07 janvier, 2011
Le cas Francais
C) Peut-t-on parler de ghetto au sens américain en France?
En France depuis quelques années, des débats sont lancés autour du problème de ghetto. Les sociologues ont des avis qui diffèrent sur le cas des banlieues. Certains affirment que l’on peut parler de ghettos en France d'autres non. Nous allons étudié deux sociologues parmi eux:
Eric Maurin qui a écrit Le ghetto français.
Didier Lapeyronnie qui a écrit Ghetto urbain.
Pour Eric Maurin ce qui est différent en France est la mixité des ethnies. En effet, les banlieues françaises se caractérisent beaucoup plus par la pauvreté présente que par une ségrégation "raciale" comme aux Etats-Unis. Cependant, il y a la présence d'une ségrégation sociale. Les riches s'isolent dans des quartiers éloignés et les pauvres s'entassent dans d'autres quartiers. Cela est contradictoire aux valeurs de la République qui proclame l'égalité. C'est par ailleurs à cause de ces vertus que le gouvernement rejette le modèle américain et tente de créer une espèce de mixité. Il lance une politique de ville et du logement dans ce but précis. Les classes moyennes se rapprochent de plus en plus des classes modestes. La pauvreté touche généralement les résidents issus de l'immigration. Cela dit, le livre met en perspective de nombreux éléments intéressants. Il part du constat que la ségrégation sociale et spatiale n’est pas nouvelle en France, qu’elle a juste été longtemps ignorée parce que la faible place que les cadres occupaient dans l’espace public la masquait. Au final, r croissance depuis vingt ans rend juste plus visibles des problèmes structurels.
- dualisme : la société est traversée de barrières qui déterminent, pour la plupart de manière irrémédiable, l’appartenance ou non d’un individu à un groupe et à une dynamique. Ces barrières figent les acquis autant que les espérances des individus en partageant la société en deux. Le caractère irrémédiable des aiguillages est pointé du doigt.

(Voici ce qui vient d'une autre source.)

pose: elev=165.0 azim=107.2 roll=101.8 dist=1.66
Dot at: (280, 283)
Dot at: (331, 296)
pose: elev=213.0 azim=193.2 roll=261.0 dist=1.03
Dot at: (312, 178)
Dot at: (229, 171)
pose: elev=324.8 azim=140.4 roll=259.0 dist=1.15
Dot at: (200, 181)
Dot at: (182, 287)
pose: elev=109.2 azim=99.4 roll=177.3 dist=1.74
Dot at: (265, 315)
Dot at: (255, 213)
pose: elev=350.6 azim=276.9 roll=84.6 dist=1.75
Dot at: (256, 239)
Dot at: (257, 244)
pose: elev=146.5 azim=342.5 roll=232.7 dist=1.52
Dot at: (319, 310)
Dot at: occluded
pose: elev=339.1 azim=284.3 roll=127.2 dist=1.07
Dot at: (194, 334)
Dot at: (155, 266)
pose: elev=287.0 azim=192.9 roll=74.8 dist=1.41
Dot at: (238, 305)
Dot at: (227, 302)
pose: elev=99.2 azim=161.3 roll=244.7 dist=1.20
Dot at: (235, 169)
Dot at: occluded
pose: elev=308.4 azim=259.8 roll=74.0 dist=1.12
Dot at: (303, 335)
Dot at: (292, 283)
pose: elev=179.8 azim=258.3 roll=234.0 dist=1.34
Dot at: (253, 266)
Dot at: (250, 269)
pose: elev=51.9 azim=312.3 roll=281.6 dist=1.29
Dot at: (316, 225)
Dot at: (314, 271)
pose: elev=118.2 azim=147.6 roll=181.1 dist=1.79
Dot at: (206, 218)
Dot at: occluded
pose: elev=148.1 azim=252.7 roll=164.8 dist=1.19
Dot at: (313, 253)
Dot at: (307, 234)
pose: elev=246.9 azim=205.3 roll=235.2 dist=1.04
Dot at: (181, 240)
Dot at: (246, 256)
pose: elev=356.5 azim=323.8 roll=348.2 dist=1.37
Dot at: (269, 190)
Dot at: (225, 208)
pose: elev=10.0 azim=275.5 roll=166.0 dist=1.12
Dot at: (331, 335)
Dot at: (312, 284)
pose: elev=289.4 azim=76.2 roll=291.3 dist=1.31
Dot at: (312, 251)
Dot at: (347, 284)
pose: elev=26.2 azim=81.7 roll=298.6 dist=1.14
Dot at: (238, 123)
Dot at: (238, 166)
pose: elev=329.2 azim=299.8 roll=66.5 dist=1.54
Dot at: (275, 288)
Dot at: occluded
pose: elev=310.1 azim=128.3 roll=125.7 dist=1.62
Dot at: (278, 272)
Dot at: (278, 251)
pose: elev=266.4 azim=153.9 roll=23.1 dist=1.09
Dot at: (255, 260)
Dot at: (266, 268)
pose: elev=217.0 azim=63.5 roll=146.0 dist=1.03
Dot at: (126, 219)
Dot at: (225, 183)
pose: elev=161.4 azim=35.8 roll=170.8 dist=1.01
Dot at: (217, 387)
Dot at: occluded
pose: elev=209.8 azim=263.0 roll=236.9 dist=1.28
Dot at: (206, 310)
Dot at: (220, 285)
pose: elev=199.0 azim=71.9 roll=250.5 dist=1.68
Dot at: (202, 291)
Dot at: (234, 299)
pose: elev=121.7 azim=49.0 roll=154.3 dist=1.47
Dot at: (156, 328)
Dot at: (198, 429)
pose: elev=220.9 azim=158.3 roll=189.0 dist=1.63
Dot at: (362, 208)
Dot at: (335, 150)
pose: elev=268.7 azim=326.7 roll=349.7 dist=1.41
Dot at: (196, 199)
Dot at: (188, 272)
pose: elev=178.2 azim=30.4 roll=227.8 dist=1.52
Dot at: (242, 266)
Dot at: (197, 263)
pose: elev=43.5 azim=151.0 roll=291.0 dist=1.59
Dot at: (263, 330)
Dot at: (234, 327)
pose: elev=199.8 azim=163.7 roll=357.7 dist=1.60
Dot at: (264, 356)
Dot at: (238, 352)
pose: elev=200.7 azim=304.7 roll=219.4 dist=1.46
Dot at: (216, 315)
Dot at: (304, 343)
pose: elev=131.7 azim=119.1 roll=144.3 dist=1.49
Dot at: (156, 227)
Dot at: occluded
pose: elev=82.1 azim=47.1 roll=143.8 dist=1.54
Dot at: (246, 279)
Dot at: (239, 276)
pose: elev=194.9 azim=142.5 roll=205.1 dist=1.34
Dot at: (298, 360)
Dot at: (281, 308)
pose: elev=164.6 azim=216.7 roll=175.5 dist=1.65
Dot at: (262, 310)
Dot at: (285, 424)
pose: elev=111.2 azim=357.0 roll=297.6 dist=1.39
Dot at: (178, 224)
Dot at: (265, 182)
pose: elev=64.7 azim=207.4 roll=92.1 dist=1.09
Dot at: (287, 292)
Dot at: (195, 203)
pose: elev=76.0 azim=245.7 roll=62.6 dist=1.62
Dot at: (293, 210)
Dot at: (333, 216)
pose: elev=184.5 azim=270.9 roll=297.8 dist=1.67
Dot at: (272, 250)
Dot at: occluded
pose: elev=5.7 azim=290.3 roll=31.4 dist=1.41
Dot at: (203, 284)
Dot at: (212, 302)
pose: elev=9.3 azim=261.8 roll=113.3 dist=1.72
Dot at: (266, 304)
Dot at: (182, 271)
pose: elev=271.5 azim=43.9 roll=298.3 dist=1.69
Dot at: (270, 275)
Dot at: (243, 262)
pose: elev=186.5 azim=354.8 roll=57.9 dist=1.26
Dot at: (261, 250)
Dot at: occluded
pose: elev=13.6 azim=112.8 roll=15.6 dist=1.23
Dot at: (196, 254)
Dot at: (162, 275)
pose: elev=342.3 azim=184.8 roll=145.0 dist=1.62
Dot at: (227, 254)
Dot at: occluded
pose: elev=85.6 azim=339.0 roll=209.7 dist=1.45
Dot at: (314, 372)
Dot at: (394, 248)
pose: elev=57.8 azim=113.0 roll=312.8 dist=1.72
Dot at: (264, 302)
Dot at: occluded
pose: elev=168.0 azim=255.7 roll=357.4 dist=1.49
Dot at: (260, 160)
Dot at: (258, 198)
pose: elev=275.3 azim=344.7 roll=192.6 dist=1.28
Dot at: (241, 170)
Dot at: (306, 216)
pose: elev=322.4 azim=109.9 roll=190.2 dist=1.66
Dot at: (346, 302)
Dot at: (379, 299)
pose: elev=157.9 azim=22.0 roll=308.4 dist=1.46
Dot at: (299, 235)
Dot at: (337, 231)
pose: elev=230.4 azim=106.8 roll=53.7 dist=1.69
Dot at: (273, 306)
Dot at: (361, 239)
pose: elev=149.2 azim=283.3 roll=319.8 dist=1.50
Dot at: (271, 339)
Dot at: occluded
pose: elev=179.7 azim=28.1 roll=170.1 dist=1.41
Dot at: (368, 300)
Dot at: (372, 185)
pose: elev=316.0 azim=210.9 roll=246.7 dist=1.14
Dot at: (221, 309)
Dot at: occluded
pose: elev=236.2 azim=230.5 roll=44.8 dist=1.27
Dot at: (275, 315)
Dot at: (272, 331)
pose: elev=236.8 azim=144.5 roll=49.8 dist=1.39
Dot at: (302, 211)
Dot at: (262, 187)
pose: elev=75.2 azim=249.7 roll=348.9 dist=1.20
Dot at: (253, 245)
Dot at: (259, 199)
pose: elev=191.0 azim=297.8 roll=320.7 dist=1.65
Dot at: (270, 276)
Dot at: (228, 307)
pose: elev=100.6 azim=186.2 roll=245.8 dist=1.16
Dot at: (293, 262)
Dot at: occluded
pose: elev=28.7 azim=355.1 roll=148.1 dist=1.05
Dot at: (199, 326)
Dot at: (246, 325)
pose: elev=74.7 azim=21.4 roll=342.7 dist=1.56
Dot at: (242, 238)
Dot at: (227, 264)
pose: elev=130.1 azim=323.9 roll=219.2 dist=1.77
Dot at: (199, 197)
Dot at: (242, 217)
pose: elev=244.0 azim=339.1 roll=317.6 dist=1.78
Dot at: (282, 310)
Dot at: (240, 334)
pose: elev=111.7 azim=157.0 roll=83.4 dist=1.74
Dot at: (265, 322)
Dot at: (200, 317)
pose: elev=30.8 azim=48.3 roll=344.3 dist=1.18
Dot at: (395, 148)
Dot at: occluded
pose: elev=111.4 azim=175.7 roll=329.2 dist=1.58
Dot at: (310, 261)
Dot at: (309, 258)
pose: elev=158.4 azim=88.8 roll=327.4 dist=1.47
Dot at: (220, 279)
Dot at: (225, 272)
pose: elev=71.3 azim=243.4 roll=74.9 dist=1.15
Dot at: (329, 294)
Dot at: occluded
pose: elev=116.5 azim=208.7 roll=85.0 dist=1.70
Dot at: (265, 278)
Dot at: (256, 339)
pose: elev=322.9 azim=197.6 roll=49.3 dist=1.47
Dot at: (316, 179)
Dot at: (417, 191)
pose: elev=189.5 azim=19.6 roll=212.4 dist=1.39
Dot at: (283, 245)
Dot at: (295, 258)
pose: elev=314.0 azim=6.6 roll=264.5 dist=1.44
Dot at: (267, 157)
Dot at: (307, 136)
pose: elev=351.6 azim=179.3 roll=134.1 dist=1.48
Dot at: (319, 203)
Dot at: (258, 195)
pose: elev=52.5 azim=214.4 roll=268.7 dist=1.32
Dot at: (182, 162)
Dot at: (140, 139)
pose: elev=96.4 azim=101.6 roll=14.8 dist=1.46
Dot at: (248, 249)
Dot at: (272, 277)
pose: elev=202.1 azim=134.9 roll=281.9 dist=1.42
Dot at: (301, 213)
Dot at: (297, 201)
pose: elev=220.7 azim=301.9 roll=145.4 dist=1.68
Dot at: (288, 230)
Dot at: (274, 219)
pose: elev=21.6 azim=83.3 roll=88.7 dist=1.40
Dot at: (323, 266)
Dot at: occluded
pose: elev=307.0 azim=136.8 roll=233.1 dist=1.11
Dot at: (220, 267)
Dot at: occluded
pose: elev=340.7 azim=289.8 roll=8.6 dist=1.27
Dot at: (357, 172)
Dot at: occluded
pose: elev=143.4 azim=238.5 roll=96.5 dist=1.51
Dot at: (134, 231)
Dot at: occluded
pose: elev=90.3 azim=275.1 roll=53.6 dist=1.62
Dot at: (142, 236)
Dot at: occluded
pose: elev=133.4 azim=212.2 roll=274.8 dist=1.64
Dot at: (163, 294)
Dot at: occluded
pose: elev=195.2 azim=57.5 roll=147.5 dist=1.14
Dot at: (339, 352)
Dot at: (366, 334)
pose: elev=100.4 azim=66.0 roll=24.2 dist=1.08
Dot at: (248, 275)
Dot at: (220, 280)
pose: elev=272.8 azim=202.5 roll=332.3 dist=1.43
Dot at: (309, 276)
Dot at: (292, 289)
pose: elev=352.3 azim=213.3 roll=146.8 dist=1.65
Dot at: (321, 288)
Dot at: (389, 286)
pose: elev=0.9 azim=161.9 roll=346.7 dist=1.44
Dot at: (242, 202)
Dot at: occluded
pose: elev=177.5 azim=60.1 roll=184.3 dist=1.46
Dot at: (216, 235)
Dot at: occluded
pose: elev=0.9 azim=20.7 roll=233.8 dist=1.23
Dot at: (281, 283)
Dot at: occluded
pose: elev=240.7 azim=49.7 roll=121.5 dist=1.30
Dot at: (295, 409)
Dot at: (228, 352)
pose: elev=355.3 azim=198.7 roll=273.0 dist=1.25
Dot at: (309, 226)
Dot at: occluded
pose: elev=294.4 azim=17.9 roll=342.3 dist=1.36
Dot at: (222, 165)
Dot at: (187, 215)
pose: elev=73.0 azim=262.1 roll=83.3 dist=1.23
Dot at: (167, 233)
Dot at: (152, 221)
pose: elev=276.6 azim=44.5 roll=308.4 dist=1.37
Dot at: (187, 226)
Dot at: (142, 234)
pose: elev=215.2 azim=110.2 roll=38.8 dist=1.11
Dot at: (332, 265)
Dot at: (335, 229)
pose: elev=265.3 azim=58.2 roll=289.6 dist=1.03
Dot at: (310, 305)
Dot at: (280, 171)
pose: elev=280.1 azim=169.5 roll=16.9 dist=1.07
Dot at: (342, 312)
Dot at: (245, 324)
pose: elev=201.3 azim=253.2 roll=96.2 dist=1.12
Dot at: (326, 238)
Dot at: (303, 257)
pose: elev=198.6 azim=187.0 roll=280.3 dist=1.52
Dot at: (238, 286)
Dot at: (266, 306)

- fragmentation de la société : les logiques duales traversant tous les champs de la société, les fractures se multiplient à l’envi. Il y a les cadres et les non cadres, les agents du public et du privé, ceux des grands groupes et ceux des PME et artisans, ceux en CDI ou en CDD, les diplômés de grandes écoles ou de l’université,… Loin de constituer un continuum, ces différences contribuent à la création d’autant de fractures.
- société anxiogène : chaque moment de la vie étant potentiellement l’occasion de se trouver sur une voie de garage, chacun (et en premier lieu les parents) guette avec anxiété les signes d’élection individuelle et se trouve conduit à essayer de les forcer par des stratégies individuelles.
- ségrégation à tous les étages : les stratégies de réussite développées par tous étant similaires, elles conduisent, dans une situation de rationnement des places, à des logiques d’enchères qui excluent de la course ceux dont la capacité de contribution (capital humain, social, monétaire,…) est limitée. À tous les étages de la société (dirigeants, cadres, professions intermédiaires, employés, ouvriers, chômeurs, chômeurs immigrés), les lignes de fractures et les logiques de séparation s’affirment, et traversent tous les champs (éducation, logement, statuts professionnels, secteurs d’activités, etc.) en s’auto-entretenant. Avec le temps, les attitudes et les performances convergent au sein des différents quartiers.
Le problème de la ségrégation urbaine n’est pas la conséquence d’un manque d'énergie sociale mais le résultat de la peur des riches d'être confrontés à la pauvreté. Les politiques de destruction et d'éparpillement des lieux d’habitation des pauvres et des immigrés ne peuvent réussir car elles sont fondées sur de mauvaises hypothèses. L’auteur décrit l’alternative entre agir sur la composition sociale des territoires ou compenser les conséquences : il faut s’attaquer non à la matérialisation des stratégies d’évitement mais aux causes de ce départ des riches. De manière générale, prendre le territoire pour cible, c’est s’exposer à oublier un nombre de pauvres, à n’atteindre que trop peu l’autre partie et à voir les choses empirés et se généraliser. Il remarque que se concentrer sur la population ne veut pas dire abandonner les territoires et les quartiers, au contraire cela signifie que plus l'intervention sera importante, plus les bénéfices pour l’enfant et la société seront satisfaisants.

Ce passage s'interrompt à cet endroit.